Because I was like, okay, it's very broad and if I want to change my major it's not a far leap from being a civil engineer to being a mechanical engineer.
So I was like, okay, I can try this out. And I test the waters, and i enjoyed it.
What ultimately happened was I started my undergraduate curriculum in civil engineering.
And through that I began to be interested in recycled materials and trying to be more sustainable and things of that nature.
And I started to find out what I was actually interested in, in that curriculum, and I started to become attracted to the whole transportation industry
and seeing lots of room for innovation and ways to take some of the things I was passionate about and funnel it into this, and make it into a career.
I became involved in our region, in the Northwest Region.
And associated with the affiliated tribes of northwest Indians.
There they had a subcommittee on transportation. So I started to attend that and really liked what was going on with the committee members.
And they kind of served as the role models for me.
The subjects that most grabbed me were history and wood-shop, architectural drawing, a lot of the hands-on.
And I think that really prepared me for getting into the engineering world.
It helped me think spacially, and mathematics helped a lot as well.
As I was doing my job search, in terms of what I wanted to study in college, I came across a job encyclopedia, if you will,
with traffic engineering being one of those categories that sort of caught my interest.
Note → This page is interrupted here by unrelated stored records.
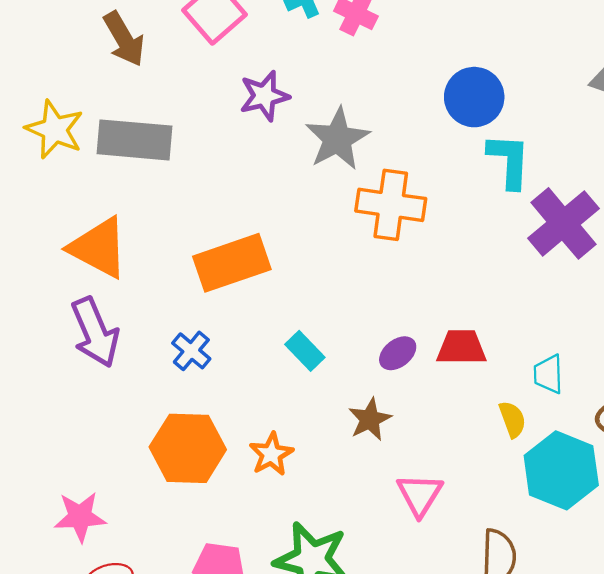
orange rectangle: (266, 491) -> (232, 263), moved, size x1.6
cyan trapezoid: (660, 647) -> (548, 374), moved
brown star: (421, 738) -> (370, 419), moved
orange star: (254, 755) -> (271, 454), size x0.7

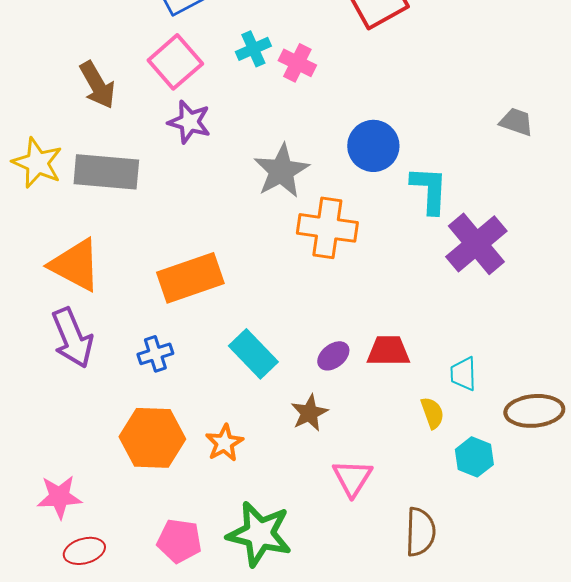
purple star: (264, 96) -> (189, 122), moved, turned 30
blue circle: (474, 97) -> (373, 146), moved
blue cross: (191, 351) -> (155, 354), turned 32
cyan rectangle: (305, 351) -> (253, 354), size x1.4
cyan hexagon: (561, 470) -> (474, 457), size x0.6

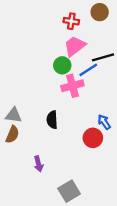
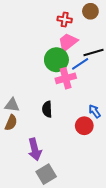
green circle: (62, 65) -> (56, 60), size x1.5
purple arrow: (38, 164) -> (35, 149), size x1.5
gray square: (69, 191) -> (46, 174), moved

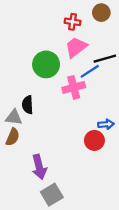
green circle: (56, 60) -> (46, 64), moved
black semicircle: (47, 109) -> (28, 105), moved
blue arrow: (95, 111) -> (106, 124), turned 120

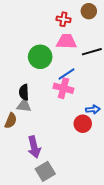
pink trapezoid: (76, 47) -> (67, 42), turned 40
blue line: (90, 71) -> (67, 74), moved
pink cross: (74, 87) -> (63, 88), moved, turned 30
gray triangle: (14, 117) -> (24, 105), moved

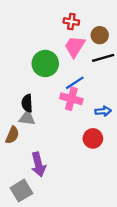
brown circle: (89, 11) -> (100, 35), moved
pink trapezoid: (67, 42) -> (75, 47), turned -60
blue arrow: (93, 110) -> (103, 111), moved
gray square: (45, 171) -> (21, 191), moved

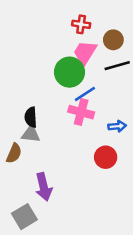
green circle: (45, 64) -> (69, 72), moved

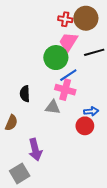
brown circle: (113, 40) -> (86, 18), moved, size x1.5
blue arrow: (117, 126) -> (91, 111), moved
gray triangle: (31, 134) -> (53, 107), moved

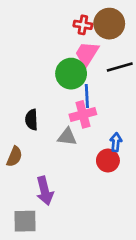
blue line: (68, 75) -> (87, 96), turned -60
pink cross: (65, 90) -> (83, 114), turned -30
blue arrow: (91, 111) -> (116, 142), turned -80
gray square: (20, 173) -> (25, 221), turned 30

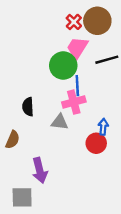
red cross: (83, 25) -> (74, 22), turned 35

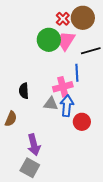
green circle: (63, 66) -> (49, 40), moved
blue line: (77, 86) -> (77, 73), moved
blue arrow: (103, 127) -> (67, 106), moved, size x1.5
gray square: (22, 197) -> (30, 168), moved, turned 30

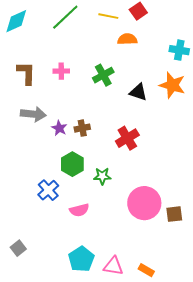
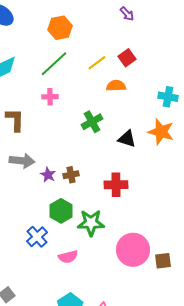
yellow line: (108, 16) -> (97, 63), turned -48
pink cross: (61, 71) -> (50, 97), moved
red cross: (127, 138) -> (116, 185), turned 30
green star: (102, 176) -> (91, 223), size x1.5

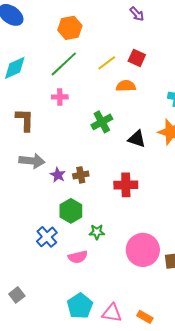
red square: (127, 58) -> (137, 58), turned -30
green star: (91, 223) -> (97, 232), moved, size x0.6

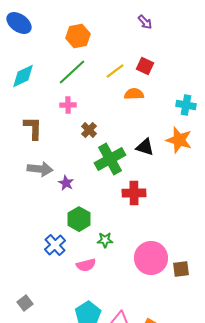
green cross: (102, 122) -> (110, 159), moved, size x1.4
brown cross: (81, 175) -> (89, 130), moved, turned -35

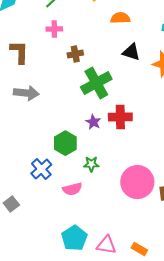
brown cross: (89, 130) -> (75, 54), turned 35
black triangle: (145, 147) -> (131, 52), moved
purple star: (66, 183) -> (93, 122), moved
gray square: (25, 303) -> (11, 204), moved

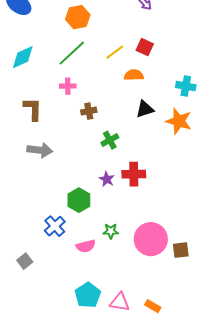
black triangle: (131, 52) -> (145, 109), turned -36
green cross: (96, 83) -> (110, 140), size x0.6
green star: (91, 164) -> (111, 231), moved

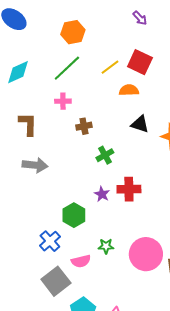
red square: (145, 47) -> (140, 62), size x1.4
black triangle: (145, 109) -> (140, 124), turned 36
gray square: (25, 261) -> (56, 281), moved, size x1.8

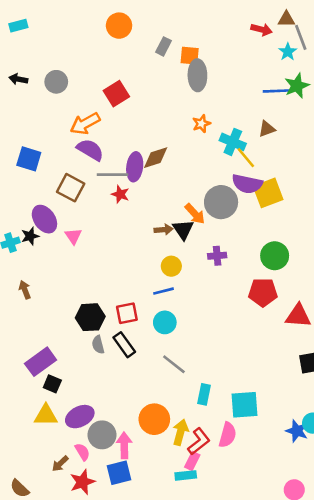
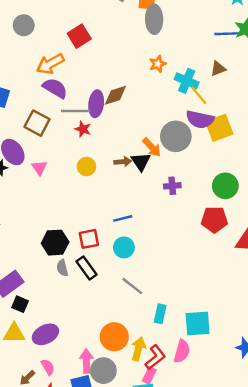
yellow circle: (171, 266) -> (86, 167), moved
gray circle: (102, 435) -> (103, 371), moved

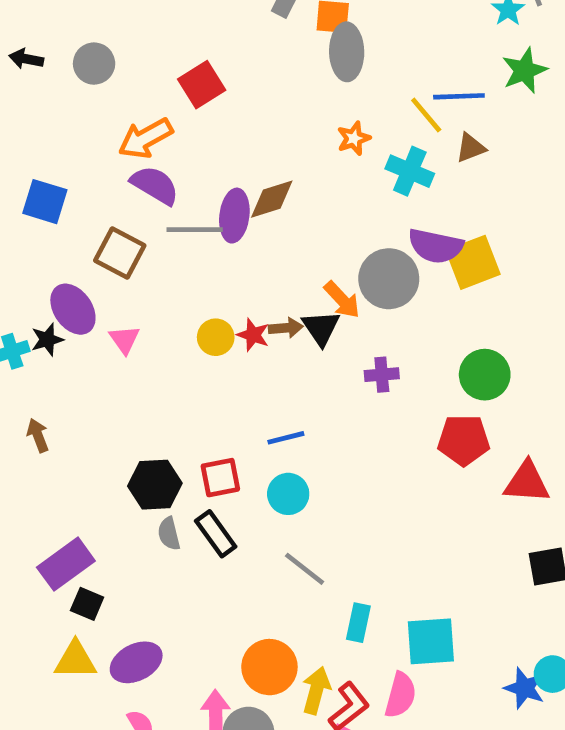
blue line: (228, 34) -> (459, 96), moved
yellow line: (199, 95) -> (426, 115), moved
red star: (83, 129) -> (253, 335), moved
And I interned, or job shadowed with a local traffic engineering firm back home in Hawaii,
and really liked it for that summer and so I decided that was something that I really wanted to do for the rest of my life.
When I realized that there was this whole area of urban planning and statistical modeling to look at how people and why people are traveling, it sort of opened my eyes.
It's like that saying, 'shoot for the moon, if you miss you'll land amongst the stars.' And now I work for Dr. Clifton at Portland State University.